Durante os 40 vôos de volta nos últimos dez anos, Francisco permitiu novamente que os jornalistas fizessem perguntas livremente sobre todos os temas. Ele se expressou de forma muito espontânea, mas muitas vezes descontraída. Algumas das principais fórmulas de seu pontificado se devem a estas sequências, por exemplo, a sobre homossexualidade – “Quem sou eu para julgar?”

Divisões

A espontaneidade do Papa Francisco às vezes trabalhou contra ele, porém, por exemplo, quando se confundiu em seus comentários sobre a renúncia do Arcebispo de Paris, Dom Aupetit, ou minou os esforços de sua própria diplomacia ao sugerir que chechenos eram responsáveis pelos massacres na Ucrânia. O estilo de comunicação do pontífice também tem provocado regularmente enigmas e até raiva em suas próprias fileiras. “Você é mais amado […] pelos ateus do que pelos católicos”, comentou Dominique Wolton.

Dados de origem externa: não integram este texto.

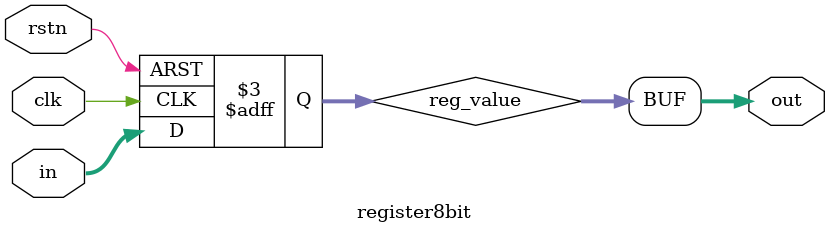
<source format=sv>
module register8bit 
(
	clk, rstn, in, out
);

input     clk;
input     rstn;
input  [7:0] in;
logic  [7:0] reg_value;
output [7:0] out;

always @(posedge clk or negedge rstn ) begin
	if (~rstn) begin
		reg_value   <= {8{1'b0}};
	end
	else begin
		reg_value   <= in;
	end
end

assign out = reg_value;

endmodule

</source>
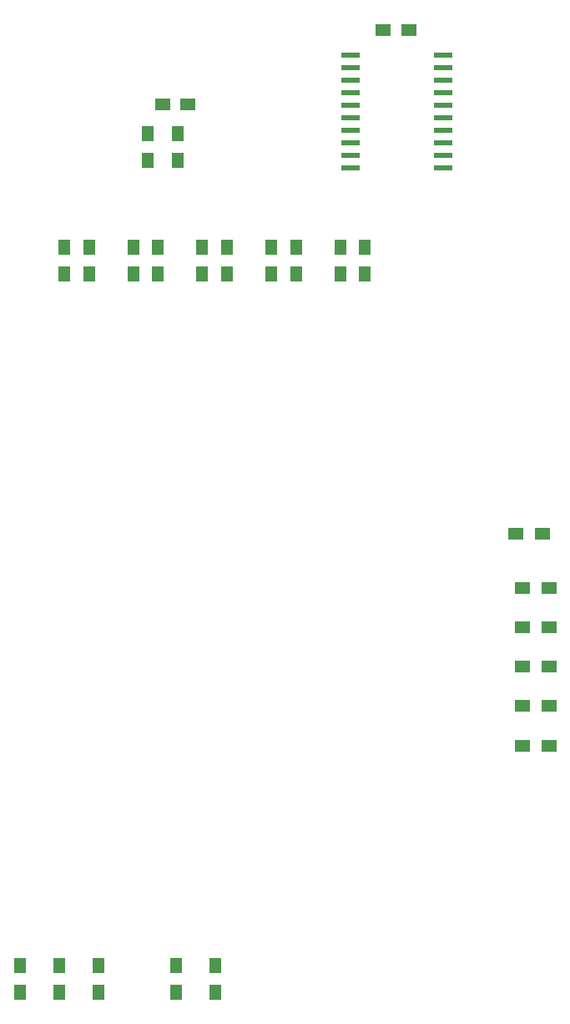
<source format=gbr>
G04 #@! TF.GenerationSoftware,KiCad,Pcbnew,5.0.1*
G04 #@! TF.CreationDate,2019-02-24T10:23:10+01:00*
G04 #@! TF.ProjectId,afterglow_gi_nano,6166746572676C6F775F67695F6E616E,rev?*
G04 #@! TF.SameCoordinates,Original*
G04 #@! TF.FileFunction,Paste,Bot*
G04 #@! TF.FilePolarity,Positive*
%FSLAX46Y46*%
G04 Gerber Fmt 4.6, Leading zero omitted, Abs format (unit mm)*
G04 Created by KiCad (PCBNEW 5.0.1) date So 24 Feb 2019 10:23:10 CET*
%MOMM*%
%LPD*%
G01*
G04 APERTURE LIST*
%ADD10R,1.950000X0.600000*%
%ADD11R,1.500000X1.250000*%
%ADD12R,1.500000X1.300000*%
%ADD13R,1.300000X1.500000*%
G04 APERTURE END LIST*
D10*
G04 #@! TO.C,U1*
X101900000Y-33000000D03*
X101900000Y-34270000D03*
X101900000Y-35540000D03*
X101900000Y-36810000D03*
X101900000Y-38080000D03*
X101900000Y-39350000D03*
X101900000Y-40620000D03*
X101900000Y-41890000D03*
X101900000Y-43160000D03*
X101900000Y-44430000D03*
X92500000Y-44430000D03*
X92500000Y-43160000D03*
X92500000Y-41890000D03*
X92500000Y-40620000D03*
X92500000Y-39350000D03*
X92500000Y-38080000D03*
X92500000Y-36810000D03*
X92500000Y-35540000D03*
X92500000Y-34270000D03*
X92500000Y-33000000D03*
G04 #@! TD*
D11*
G04 #@! TO.C,C3*
X76000000Y-38000000D03*
X73500000Y-38000000D03*
G04 #@! TD*
D12*
G04 #@! TO.C,R1*
X98500000Y-30500000D03*
X95800000Y-30500000D03*
G04 #@! TD*
G04 #@! TO.C,R2*
X112000000Y-81500000D03*
X109300000Y-81500000D03*
G04 #@! TD*
D13*
G04 #@! TO.C,R3*
X59000000Y-128000000D03*
X59000000Y-125300000D03*
G04 #@! TD*
G04 #@! TO.C,R4*
X91500000Y-52500000D03*
X91500000Y-55200000D03*
G04 #@! TD*
G04 #@! TO.C,R5*
X94000000Y-55200000D03*
X94000000Y-52500000D03*
G04 #@! TD*
G04 #@! TO.C,R6*
X63000000Y-125300000D03*
X63000000Y-128000000D03*
G04 #@! TD*
G04 #@! TO.C,R7*
X77500000Y-52500000D03*
X77500000Y-55200000D03*
G04 #@! TD*
G04 #@! TO.C,R8*
X80000000Y-52500000D03*
X80000000Y-55200000D03*
G04 #@! TD*
G04 #@! TO.C,R9*
X67000000Y-125300000D03*
X67000000Y-128000000D03*
G04 #@! TD*
G04 #@! TO.C,R10*
X70500000Y-52500000D03*
X70500000Y-55200000D03*
G04 #@! TD*
G04 #@! TO.C,R11*
X73000000Y-55200000D03*
X73000000Y-52500000D03*
G04 #@! TD*
G04 #@! TO.C,R12*
X74800000Y-125300000D03*
X74800000Y-128000000D03*
G04 #@! TD*
G04 #@! TO.C,R13*
X63500000Y-52500000D03*
X63500000Y-55200000D03*
G04 #@! TD*
G04 #@! TO.C,R14*
X66000000Y-55200000D03*
X66000000Y-52500000D03*
G04 #@! TD*
G04 #@! TO.C,R15*
X78800000Y-125300000D03*
X78800000Y-128000000D03*
G04 #@! TD*
G04 #@! TO.C,R16*
X84500000Y-52500000D03*
X84500000Y-55200000D03*
G04 #@! TD*
G04 #@! TO.C,R17*
X87000000Y-55200000D03*
X87000000Y-52500000D03*
G04 #@! TD*
D12*
G04 #@! TO.C,R18*
X112700000Y-87000000D03*
X110000000Y-87000000D03*
G04 #@! TD*
G04 #@! TO.C,R19*
X110000000Y-91000000D03*
X112700000Y-91000000D03*
G04 #@! TD*
G04 #@! TO.C,R20*
X110000000Y-95000000D03*
X112700000Y-95000000D03*
G04 #@! TD*
G04 #@! TO.C,R21*
X110000000Y-99000000D03*
X112700000Y-99000000D03*
G04 #@! TD*
G04 #@! TO.C,R22*
X110000000Y-103000000D03*
X112700000Y-103000000D03*
G04 #@! TD*
D13*
G04 #@! TO.C,R23*
X72000000Y-43700000D03*
X72000000Y-41000000D03*
G04 #@! TD*
G04 #@! TO.C,R24*
X75000000Y-43700000D03*
X75000000Y-41000000D03*
G04 #@! TD*
M02*

</source>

Na Igreja, algumas vozes têm frequentemente censurado o Papa por uma forma de “populismo”. Outras, ao contrário, têm se irritado com seu estilo “pastoral”, o que o impediria de iniciar as grandes reformas que esperam dele.

O Papa Francisco, por sua vez, tem se manifestado repetidamente contra o que ele descreve como “polarização”. Contra conflitos binários e ideológicos, ele tem encorajado os cristãos a enriquecer sua comunhão com as “contraposições” existentes na Igreja, tornando este desafio um dos eixos do grande processo do sínodo sobre o futuro da Igreja lançado em 2021.